TASK DATA:
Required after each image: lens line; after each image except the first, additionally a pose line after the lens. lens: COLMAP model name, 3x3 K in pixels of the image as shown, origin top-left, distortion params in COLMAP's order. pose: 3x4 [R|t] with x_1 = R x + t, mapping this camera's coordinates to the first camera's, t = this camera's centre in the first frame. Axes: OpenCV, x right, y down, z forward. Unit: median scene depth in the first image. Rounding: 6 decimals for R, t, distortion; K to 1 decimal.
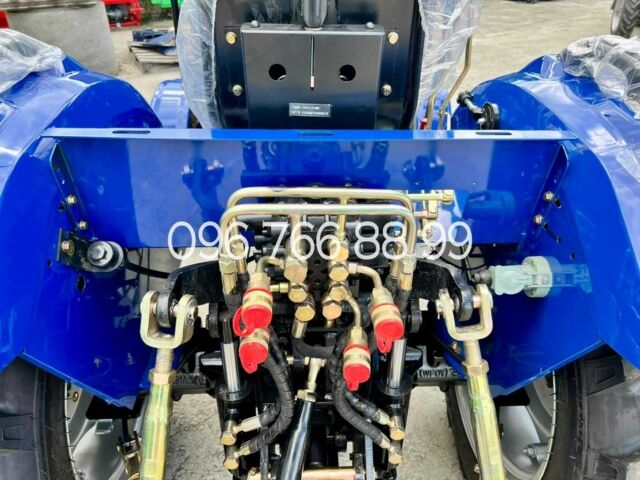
lens RADIAL K [[494.0, 0, 327.9], [0, 494.0, 237.6], [0, 0, 1]] dist [0.052056, -0.053401]
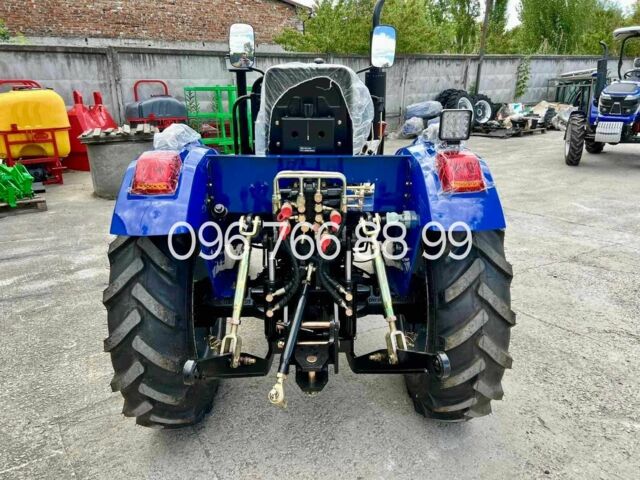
lens RADIAL K [[494.0, 0, 327.9], [0, 494.0, 237.6], [0, 0, 1]] dist [0.052056, -0.053401]
pose [[0.999779, -0.009852, -0.018551, 0.097592], [0.004826, 0.967293, -0.253615, 0.720604], [0.020443, 0.253469, 0.967127, -1.163383]]
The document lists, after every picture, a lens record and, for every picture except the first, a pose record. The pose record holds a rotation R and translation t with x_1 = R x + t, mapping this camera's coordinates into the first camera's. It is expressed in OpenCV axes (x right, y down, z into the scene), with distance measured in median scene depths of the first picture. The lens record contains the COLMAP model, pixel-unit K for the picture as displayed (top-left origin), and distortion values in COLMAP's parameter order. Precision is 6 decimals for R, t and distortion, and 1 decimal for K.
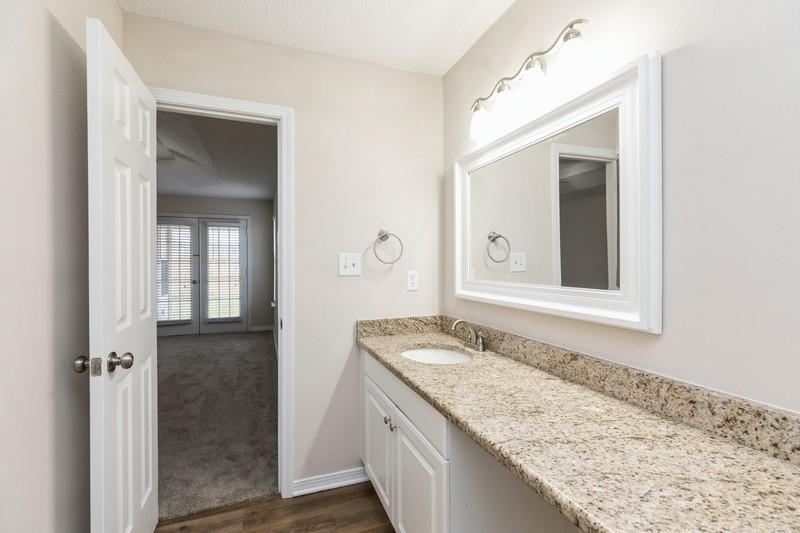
lens RADIAL K [[361.8, 0, 395.5], [0, 361.8, 264.1], [0, 0, 1]] dist [0.005822, -0.001429]
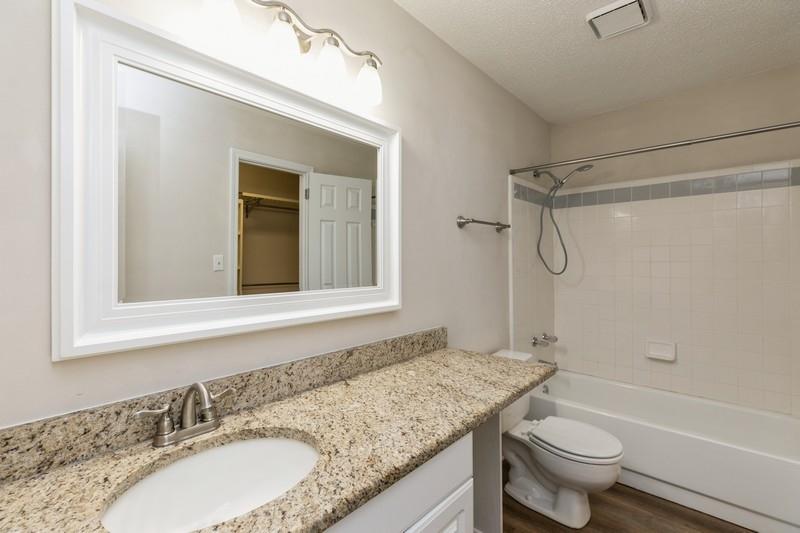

WHAT IS EXPECTED: Since only the text is needed, retype the data above exactly and omit the pictures.

ANSWER:
Required after each image: lens line; after each image except the first, additionally a pose line after the lens. lens: COLMAP model name, 3x3 K in pixels of the image as shown, origin top-left, distortion params in COLMAP's order. pose: 3x4 [R|t] with x_1 = R x + t, mapping this camera's coordinates to the first camera's, t = this camera's centre in the first frame. Axes: OpenCV, x right, y down, z forward. Unit: median scene depth in the first image. Rounding: 6 decimals for R, t, distortion; K to 1 decimal.
lens RADIAL K [[494.0, 0, 327.9], [0, 494.0, 237.6], [0, 0, 1]] dist [0.052056, -0.053401]
lens RADIAL K [[494.0, 0, 327.9], [0, 494.0, 237.6], [0, 0, 1]] dist [0.052056, -0.053401]
pose [[0.999779, -0.009852, -0.018551, 0.097592], [0.004826, 0.967293, -0.253615, 0.720604], [0.020443, 0.253469, 0.967127, -1.163383]]
The document lists, after every picture, a lens record and, for every picture except the first, a pose record. The pose record holds a rotation R and translation t with x_1 = R x + t, mapping this camera's coordinates into the first camera's. It is expressed in OpenCV axes (x right, y down, z into the scene), with distance measured in median scene depths of the first picture. The lens record contains the COLMAP model, pixel-unit K for the picture as displayed (top-left origin), and distortion values in COLMAP's parameter order. Precision is 6 decimals for R, t and distortion, and 1 decimal for K.
lens RADIAL K [[361.8, 0, 395.5], [0, 361.8, 264.1], [0, 0, 1]] dist [0.005822, -0.001429]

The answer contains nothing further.